Under PHIPA and PIPEDA, you have the following rights:

• Access – Request a copy of your personal health information
• Correction – Request corrections to inaccurate information in your record
• Withdrawal of consent – Withdraw consent for certain uses of your information (subject to legal limitations)
• Complaints – File a complaint with the Information and Privacy Commissioner of Ontario or the Office of the Privacy Commissioner of Canada
• Accounting of disclosures – Request a record of who has accessed your information

To exercise these rights, contact our Privacy Officer at privacy@medinote.ca.

Data Retention

We retain your personal health information in accordance with applicable laws and professional standards:

• Medical records are retained for a minimum of 10 years from the date of last entry, or 10 years after the patient reaches age 18 (whichever is longer), as required by the College of Physicians and Surgeons of Ontario.
• Payment records are retained for 7 years for tax and audit purposes.
• Account information is retained for as long as your account remains active.

Cookies and Tracking

We use essential cookies to operate our platform securely. These cookies are necessary for authentication, session management, and security features. We do not use tracking cookies for advertising purposes.

SMS Communications

With your explicit consent, MediNote may send you SMS (text) messages to the phone number you provide.
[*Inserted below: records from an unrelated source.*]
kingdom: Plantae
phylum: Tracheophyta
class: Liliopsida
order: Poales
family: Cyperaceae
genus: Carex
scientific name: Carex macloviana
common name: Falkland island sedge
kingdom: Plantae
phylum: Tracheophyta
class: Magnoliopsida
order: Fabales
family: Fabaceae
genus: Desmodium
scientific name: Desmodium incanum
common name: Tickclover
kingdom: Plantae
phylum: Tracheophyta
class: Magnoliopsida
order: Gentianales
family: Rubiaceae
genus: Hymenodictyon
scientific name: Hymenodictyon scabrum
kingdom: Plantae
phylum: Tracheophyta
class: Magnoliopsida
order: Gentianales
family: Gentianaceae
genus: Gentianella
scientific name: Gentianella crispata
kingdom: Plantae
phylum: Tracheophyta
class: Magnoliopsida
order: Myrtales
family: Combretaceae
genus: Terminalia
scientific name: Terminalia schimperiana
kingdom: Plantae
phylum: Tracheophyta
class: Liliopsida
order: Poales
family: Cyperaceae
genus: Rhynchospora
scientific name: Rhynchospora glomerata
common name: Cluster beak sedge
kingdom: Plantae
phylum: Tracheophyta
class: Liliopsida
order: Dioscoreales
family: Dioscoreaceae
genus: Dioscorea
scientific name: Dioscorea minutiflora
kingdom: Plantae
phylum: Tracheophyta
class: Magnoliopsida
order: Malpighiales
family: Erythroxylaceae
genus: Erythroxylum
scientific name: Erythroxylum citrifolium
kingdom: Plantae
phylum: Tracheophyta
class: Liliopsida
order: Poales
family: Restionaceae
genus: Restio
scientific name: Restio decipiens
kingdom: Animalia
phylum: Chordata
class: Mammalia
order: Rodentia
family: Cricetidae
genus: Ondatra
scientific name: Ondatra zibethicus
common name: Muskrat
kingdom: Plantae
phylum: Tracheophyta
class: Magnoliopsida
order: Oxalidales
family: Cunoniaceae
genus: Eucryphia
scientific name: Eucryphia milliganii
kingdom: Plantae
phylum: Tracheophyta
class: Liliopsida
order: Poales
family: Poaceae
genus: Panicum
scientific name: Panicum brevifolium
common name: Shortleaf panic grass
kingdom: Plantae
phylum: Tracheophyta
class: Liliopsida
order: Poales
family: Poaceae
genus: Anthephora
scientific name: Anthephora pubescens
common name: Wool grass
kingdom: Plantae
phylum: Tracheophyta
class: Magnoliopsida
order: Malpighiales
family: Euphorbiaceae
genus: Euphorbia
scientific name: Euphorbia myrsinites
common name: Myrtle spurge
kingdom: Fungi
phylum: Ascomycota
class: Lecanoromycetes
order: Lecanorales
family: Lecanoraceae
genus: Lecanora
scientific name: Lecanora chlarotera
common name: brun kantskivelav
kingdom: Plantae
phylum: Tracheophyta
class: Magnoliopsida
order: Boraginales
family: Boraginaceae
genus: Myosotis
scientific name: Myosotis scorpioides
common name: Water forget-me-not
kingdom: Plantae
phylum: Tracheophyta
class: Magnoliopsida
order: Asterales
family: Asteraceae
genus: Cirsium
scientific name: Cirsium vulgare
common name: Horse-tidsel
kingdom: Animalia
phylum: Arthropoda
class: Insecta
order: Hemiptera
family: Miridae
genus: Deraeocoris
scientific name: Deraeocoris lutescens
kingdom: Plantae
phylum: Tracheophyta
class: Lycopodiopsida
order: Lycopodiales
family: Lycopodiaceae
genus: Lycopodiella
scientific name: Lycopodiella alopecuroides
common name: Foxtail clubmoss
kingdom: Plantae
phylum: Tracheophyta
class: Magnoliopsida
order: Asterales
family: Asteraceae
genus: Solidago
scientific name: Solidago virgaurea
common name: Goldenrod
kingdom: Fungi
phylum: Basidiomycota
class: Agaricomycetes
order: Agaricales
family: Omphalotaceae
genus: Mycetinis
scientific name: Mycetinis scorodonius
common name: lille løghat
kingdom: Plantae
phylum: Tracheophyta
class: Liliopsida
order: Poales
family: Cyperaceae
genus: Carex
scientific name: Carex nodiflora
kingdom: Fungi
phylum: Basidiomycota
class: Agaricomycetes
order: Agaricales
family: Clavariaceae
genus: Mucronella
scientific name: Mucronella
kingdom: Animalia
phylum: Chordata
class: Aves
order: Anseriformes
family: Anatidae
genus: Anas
These messages are used for healthcare-related purposes only.

Types of SMS Messages

When you opt in to SMS communications, you may receive:

• Appointment Reminders – Notifications 24 hours and 1 hour before your scheduled appointments
• Appointment Confirmations – Confirmation of new appointments and changes to existing appointments
• Care-Related Notifications – Important updates from your healthcare provider regarding your care
• Account Security – Authentication codes and security alerts (if enabled)

Consent and Opt-Out

• SMS consent is optional and collected during registration or in your account settings. You must affirmatively check the SMS consent box to receive text messages. –
• You can opt out of SMS messages at any time by:
  • Replying STOP to any SMS message you receive
  • Updating your preferences in your account settings
  • Contacting us at support@medinote.ca
• Reply HELP to any SMS message to receive support information –

Message Frequency and Costs

• Message frequency varies based on your appointment schedule and healthcare needs
• Standard message and data rates from your mobile carrier may apply
• MediNote does not charge for sending SMS messages

Carrier Compliance

Our SMS services are provided in compliance with applicable telecommunications regulations and carrier requirements. We use Twilio as our SMS service provider. Carriers are not liable for delayed or undelivered messages.

Privacy of SMS Data

Your phone number and SMS consent status are stored securely. We do not share your phone number with third parties for marketing purposes. SMS message logs are retained for operational and compliance purposes in accordance with our data retention policies.

Changes to This Policy

We may update this Privacy Policy from time to time. We will notify you of any material changes by posting the updated policy on our website and, where appropriate, by email notification. Your continued use of our services after such changes constitutes acceptance of the updated policy.